Joe Biden said the G7 nations would impose a ban on gold imports from Russia, choking off a key source of cash for Vladimir Putin and Russian oligarchs.
The US President, who is attending a G7 summit in Germany this weekend, tweeted: "The United States has imposed unprecedented costs on Putin to deny him the revenue he needs to fund his war against Ukraine.
"Together, the G7 will announce that we will ban the import of Russian gold, a major export that rakes in tens of billions of dollars for Russia."
—President Biden (@POTUS) June 26, 2022
On Sunday the UK Government also announced a ban on the import of Russian gold, which Chancellor Rishi Sunak said would affect trade worth billions of dollars.

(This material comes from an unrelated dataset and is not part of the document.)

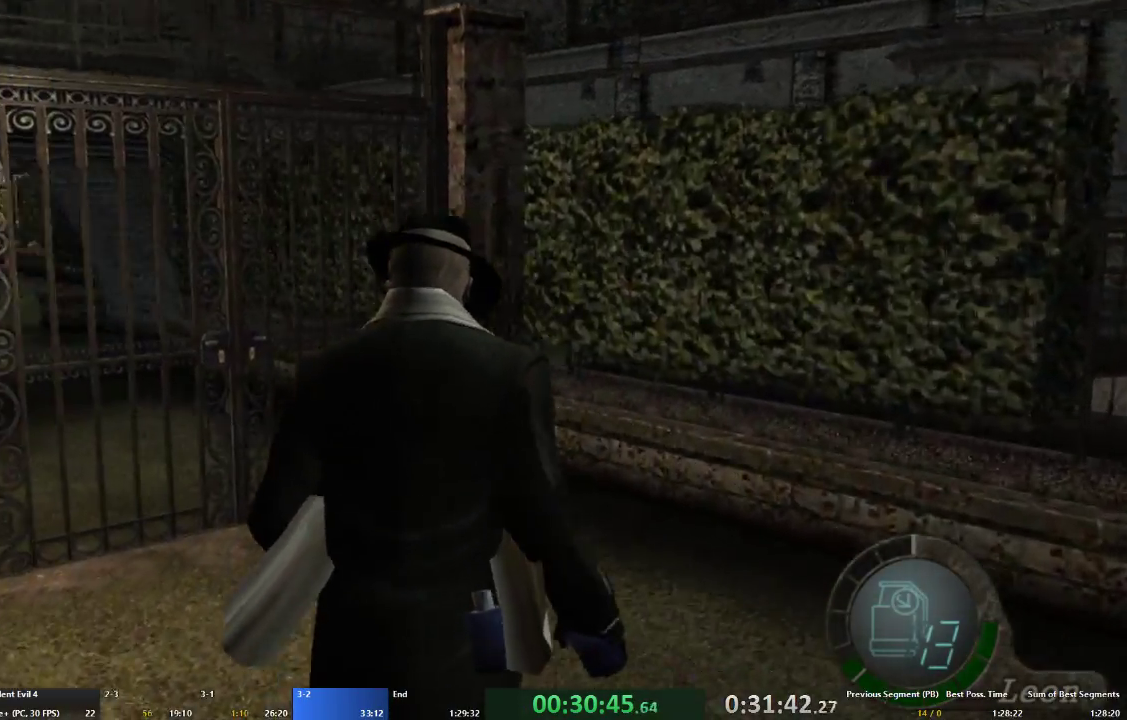
{"buttons": ["A"], "left_stick": "up", "right_stick": "center", "events": [[67, "X", "down"], [167, "X", "up"], [267, "X", "down"], [333, "X", "up"], [400, "X", "down"], [500, "X", "up"], [500, "left_stick", "up"]]}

The UK Government said gold exports, which were worth $15.5 billion to the Russian economy in 2021, had become valuable to Russian elite in recent months with oligarchs rushing to buy gold bullion in an attempt to avoid the financial impact of western sanctions.
"The measures we have announced today will directly hit Russian oligarchs and strike at the heart of Putin's war machine," UK Prime Minister Boris Johnson said.
"Putin is squandering his dwindling resources on this pointless and barbaric war. He is bankrolling his ego at the expense of both the Ukrainian and Russian people."
It is the latest assault on Russian assets in an attempt to destabilize the country amid Putin's invasion of Ukraine. The US banned Russian energy imports in March, while more dependent European countries have pledged to wean themselves off their Russian supply chains.
The sanctions are the latest attempt to hurt Putin's inner circle of oligarchs, following several individual sanctions and a ban from the SWIFT international payments system.
The ban on gold from the G7, which is comprised of the US, Canada, France, Germany, Italy, Japan, and the UK, will be announced on Tuesday, an official told Reuters.